With Bryant manning third, Candelario wasn’t going to be sniffing significant at-bats with the Cubs. Luckily for him, a trade to Detroit and Castellanos’ position change has opened up regular at-bats in 2018. The upside here isn’t great, but a solid approach at the plate should help him keep his average respectable to go along with 20-25 home run power.

#37 Christian Arroyo, Tampa Bay Rays

I can sum up Christian Arroyo with just the next sentence. He has a plus hit tool, minimal power or speed, and a starting job in Tampa Bay. That’s about it. He’s best left on the waiver wire to start the season.

#39 Nick Senzel, Cincinnati Reds

At third base, there are two elite prospects, and Nick Senzel is one of them. The other, Vladimir Guerrero Jr., likely won’t be up until 2019. Senzel, on the other hand, likely will be up sometime this summer.
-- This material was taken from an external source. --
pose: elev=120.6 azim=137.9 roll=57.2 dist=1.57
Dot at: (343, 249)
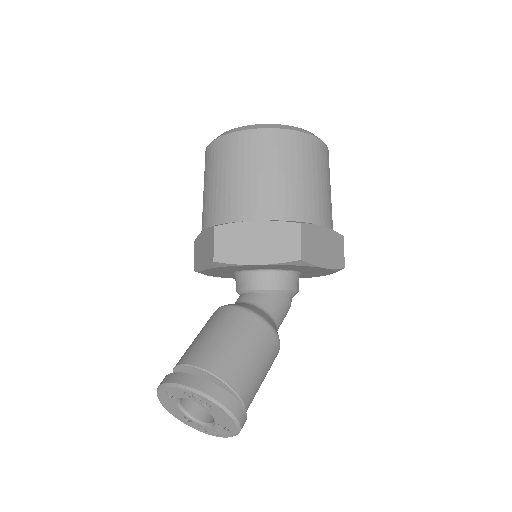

In his first full professional season in 2017, Senzel hit .321 with 14 home runs, 40 doubles, and 14 stolen bases in 455 combined at bats between high Single-A and Double-A. You won’t find many more polished hitters in the minors than Senzel, and his power/speed combination makes him worth a stash.

#40 Miguel Andujar, New York Yankees

If I could guarantee that Miguel Andujar would be a full-time regular this season, I’d bump him up about 12-15 spots in these rankings. However, it’s likely that the Yankees add a free agent bat at third base, which might end up being the return of Frazier. Keep an eye on Andujar throughout the off-season. If he’s a starter in 2018, he’s worth a late-round flier for his plus hit tool and blossoming power.